Both Sequence and Fallback reside in dendron.controls. A control node is like an action node in that its first argument is a string name. But the second argument to a control node is a list of children. The children are ticked in the order they are given in the constructor. You can also add children dynamically to a control node after it is constructed. See the ControlNode documentation for details.

At this point our tree is ready for use. We can visually represent the tree as follows:

image

The Sequence node is represented by a rightward pointing arrow; this is standard in much of the behavior tree literature. The children of a control node should be read from left to right to understand the sequencing. The dark circle indicates the root. In this case calling the tick function will send a tick signal to the think_then_talk node first. This node will in turn first tick chat_node, and if chat_node returns NodeStatus.SUCCESS then think_then_talk will subsequently tick speech_node. This is precisely the behavior we wanted, and how we set up the flow of data through tree.blackboard.

Tip

This is the first time we have had to connect two nodes via a blackboard. It can be very helpful to think about blackboard state and tick operations in terms of pre-conditions and post-conditions. For each TreeNode that needs to communicate with other nodes, ask what state it requires from the blackboard to run its tick operation (pre-conditions) and what state it ensures will hold in the blackboard after its tick operation completes (post-conditions). I have found it helpful to "work backwards" from the end of a tree's tick logic to the beginning.

The Chat Loop

Our agent is now ready to talk to us. Since we're still managing the chat state outside our behavior tree, you'll find that the logic is quite similar to the previous part:

chat = []

while True:
    input_str = input("Input: ")
    chat.append({"role": "GPT4 Correct User", "content" : input_str})
    tree.blackboard["in"] = chat
    tree.tick_once()
    print("Output: ", tree.blackboard["out"][-1]["content"])
    if "Goodbye" in tree.blackboard["out"][-1]["content"]:
        break

If you've gotten to this point, congratulations!

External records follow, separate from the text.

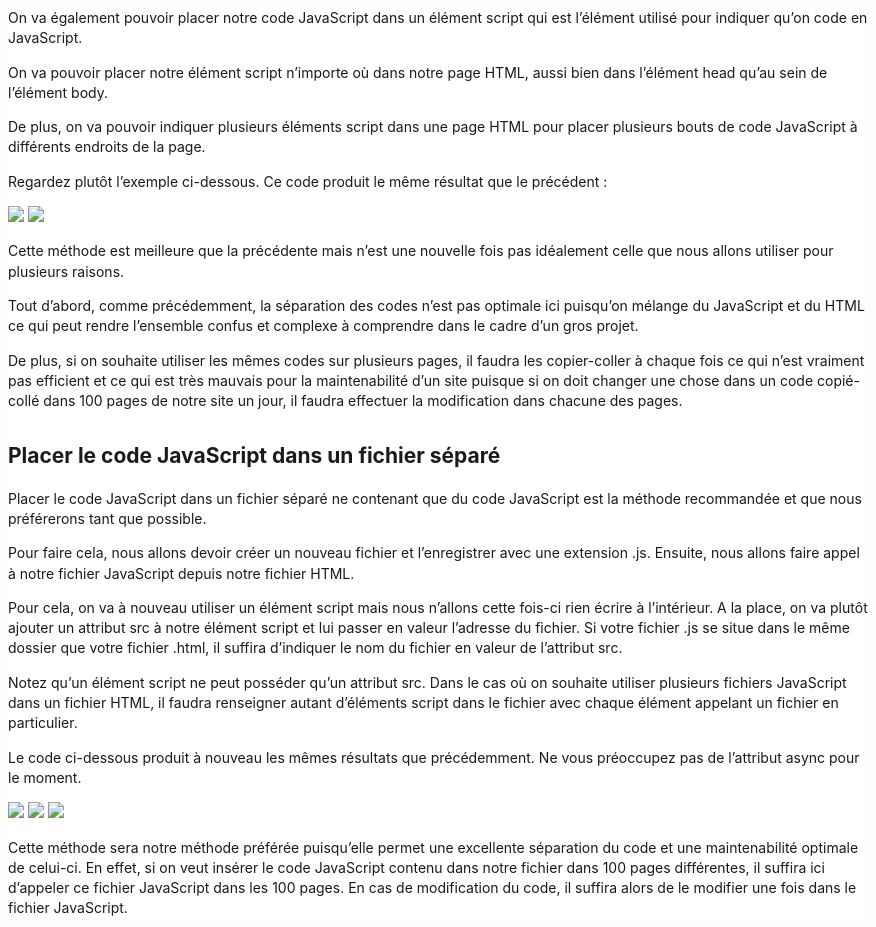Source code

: On va également pouvoir placer notre code JavaScript dans un élément script qui est l’élément utilisé pour indiquer qu’on code en JavaScript.

On va pouvoir placer notre élément script n’importe où dans notre page HTML, aussi bien dans l’élément head qu’au sein de l’élément body.

De plus, on va pouvoir indiquer plusieurs éléments script dans une page HTML pour placer plusieurs bouts de code JavaScript à différents endroits de la page.

Regardez plutôt l’exemple ci-dessous. Ce code produit le même résultat que le précédent :

![](https://www.pierre-giraud.com/wp-content/uploads/2019/05/javascript-code-element-script-html.png)
![](https://www.pierre-giraud.com/wp-content/uploads/2019/05/javascript-code-element-script-html-resultat.png)

Cette méthode est meilleure que la précédente mais n’est une nouvelle fois pas idéalement celle que nous allons utiliser pour plusieurs raisons.

Tout d’abord, comme précédemment, la séparation des codes n’est pas optimale ici puisqu’on mélange du JavaScript et du HTML ce qui peut rendre l’ensemble confus et complexe à comprendre dans le cadre d’un gros projet.

De plus, si on souhaite utiliser les mêmes codes sur plusieurs pages, il faudra les copier-coller à chaque fois ce qui n’est vraiment pas efficient et ce qui est très mauvais pour la maintenabilité d’un site puisque si on doit changer une chose dans un code copié-collé dans 100 pages de notre site un jour, il faudra effectuer la modification dans chacune des pages.

## Placer le code JavaScript dans un fichier séparé

Placer le code JavaScript dans un fichier séparé ne contenant que du code JavaScript est la méthode recommandée et que nous préférerons tant que possible.

Pour faire cela, nous allons devoir créer un nouveau fichier et l’enregistrer avec une extension .js. Ensuite, nous allons faire appel à notre fichier JavaScript depuis notre fichier HTML.

Pour cela, on va à nouveau utiliser un élément script mais nous n’allons cette fois-ci rien écrire à l’intérieur. A la place, on va plutôt ajouter un attribut src à notre élément script et lui passer en valeur l’adresse du fichier. Si votre fichier .js se situe dans le même dossier que votre fichier .html, il suffira d’indiquer le nom du fichier en valeur de l’attribut src.

Notez qu’un élément script ne peut posséder qu’un attribut src. Dans le cas où on souhaite utiliser plusieurs fichiers JavaScript dans un fichier HTML, il faudra renseigner autant d’éléments script dans le fichier avec chaque élément appelant un fichier en particulier.

Le code ci-dessous produit à nouveau les mêmes résultats que précédemment. Ne vous préoccupez pas de l’attribut async pour le moment.

![](https://www.pierre-giraud.com/wp-content/uploads/2019/05/javascript-code-externe-element-script-src-html.png)
![](https://www.pierre-giraud.com/wp-content/uploads/2019/05/javascript-code-fichier-separe-js.png)
![](https://www.pierre-giraud.com/wp-content/uploads/2019/05/javascript-code-externe-element-script-src-html-resultat.png)

Cette méthode sera notre méthode préférée puisqu’elle permet une excellente séparation du code et une maintenabilité optimale de celui-ci. En effet, si on veut insérer le code JavaScript contenu dans notre fichier dans 100 pages différentes, il suffira ici d’appeler ce fichier JavaScript dans les 100 pages. En cas de modification du code, il suffira alors de le modifier une fois dans le fichier JavaScript.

You have built a local chat agent that can talk to you. Not quite C-3PO, but I'd say pretty remarkable nonetheless.

Conclusion

If you run our agent now, you'll find that you can type your end of the chat, but the agent speaks! Amazing. But if you play with this agent long enough, you'll find that its TTS capabilities are ... sometimes mixed. This appears to be common among neural TTS systems: they struggle with long outputs. If you play with the model long enough, you'll find that even with a limit on its output chat_node often generates strings that speech_node cannot speak. We'll see one way to (mostly) solve this problem in part 3. But before we do that, we need to learn a powerful pattern in behavior tree design, which we'll introduce in the next part by moving the chat management logic into our behavior tree.